A shallow copy just copies the object reference into the target reference. It does not create a new object on the heap.
By default, Java does shallow cloning using clone() function.
To get a new object on the heap, one has to perform deep cloning which can be implemented by Serialization and De-serialization.
In a shallow copy,the clone object has a copy of primitive values but the object references refer to the same objects as the original copy.

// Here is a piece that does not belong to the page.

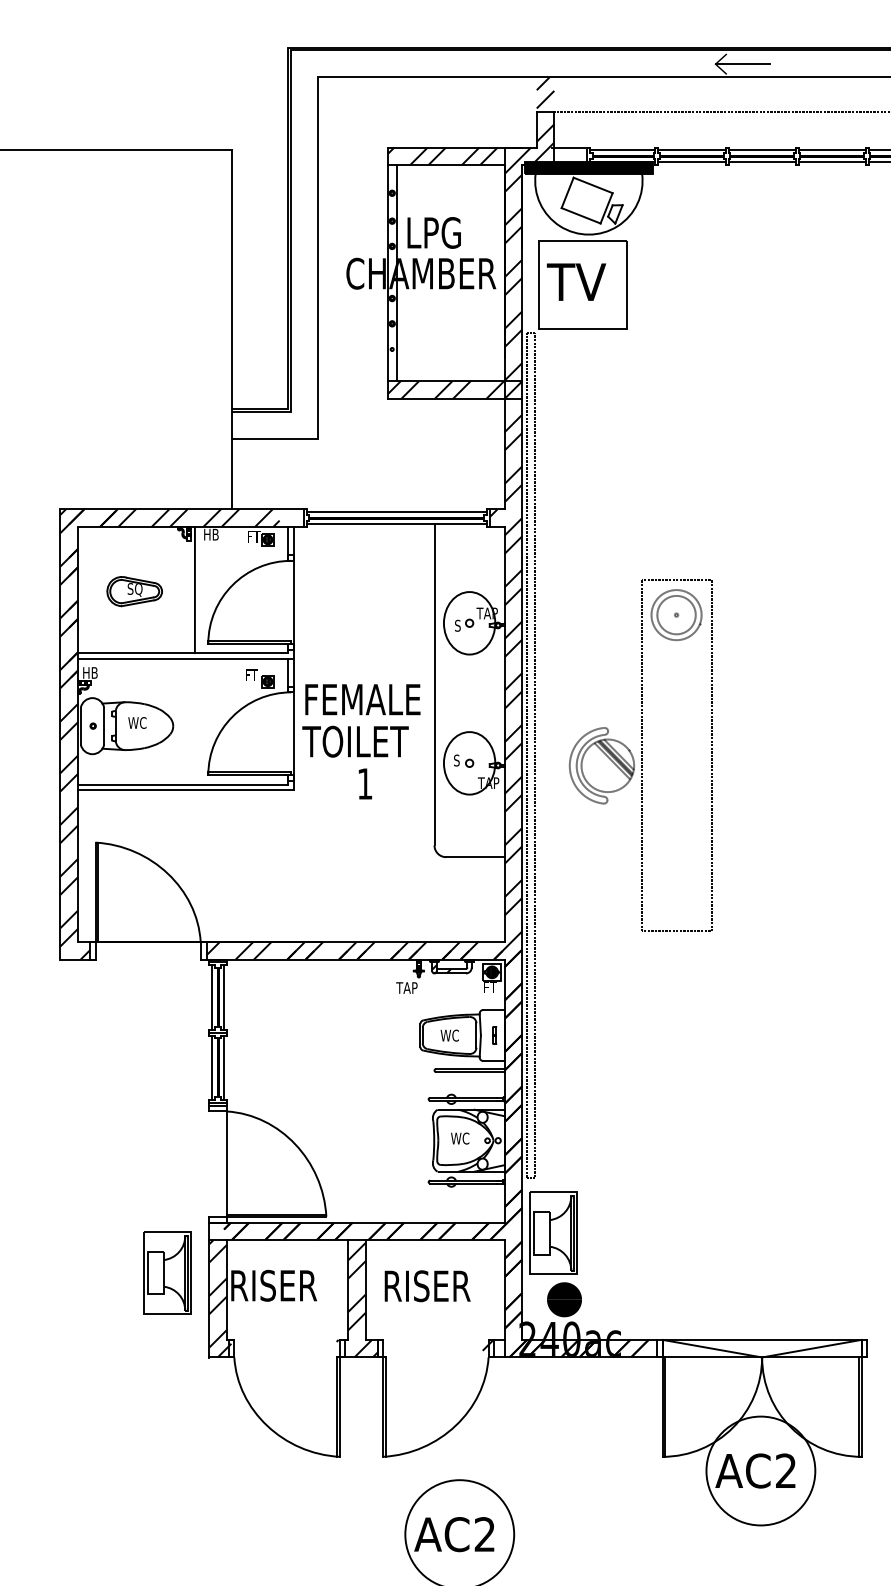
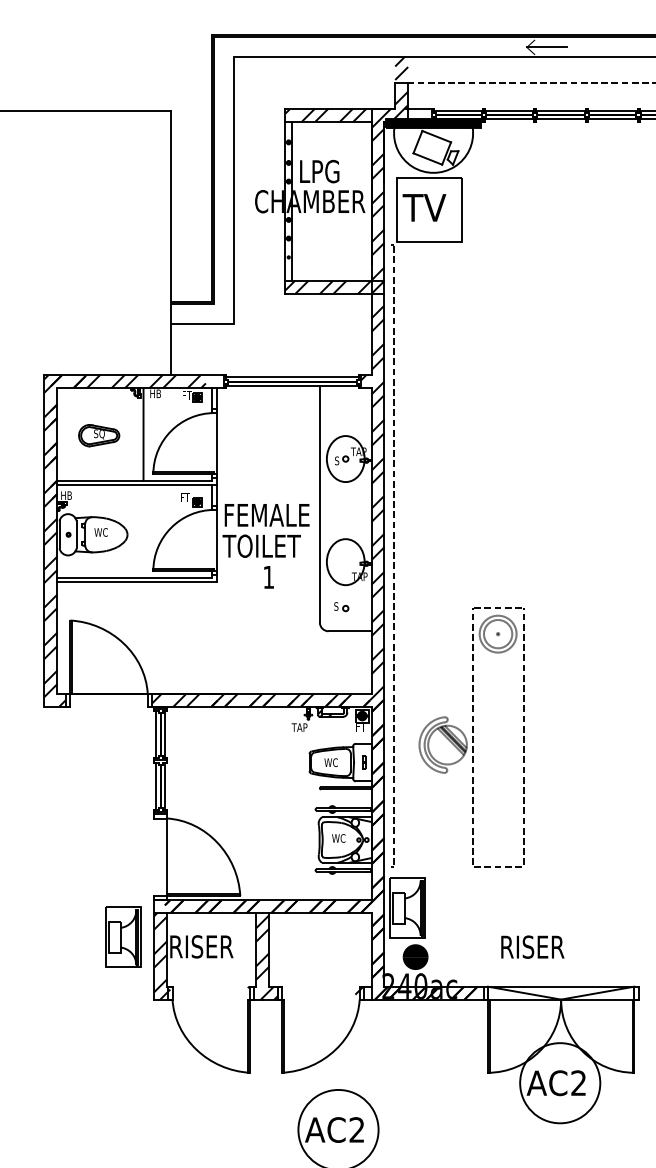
line: (527, 754) -> (388, 555), removed
part: (640, 755) -> (471, 737), moved
part: (464, 760) -> (341, 606), moved
text: (427, 1286) -> (532, 947), moved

Shallow Copies have a significant drawback, cloned object and original copy refer to the same address object. Any change that cloned object makes in address object will also be reflected in original copy, which is an unwanted behaviour. What we really wanted is two separate copies of user object. Deep copying comes to our rescue for this kind of situation.
Deep copying clones not just the primitive values, it also creates copies of object references.
You can have a look at working example on this at here :https://codingninjaonline.com/2017/11/09/deep-vs-shallow-copy/
Shallow Copy : In this cloning any changes to Cloned Object is reflected to Original Object also.
Deep Copy : In this cloning a separate cloned memory is alloted which means any changes to cloned object will not be reflected to original object.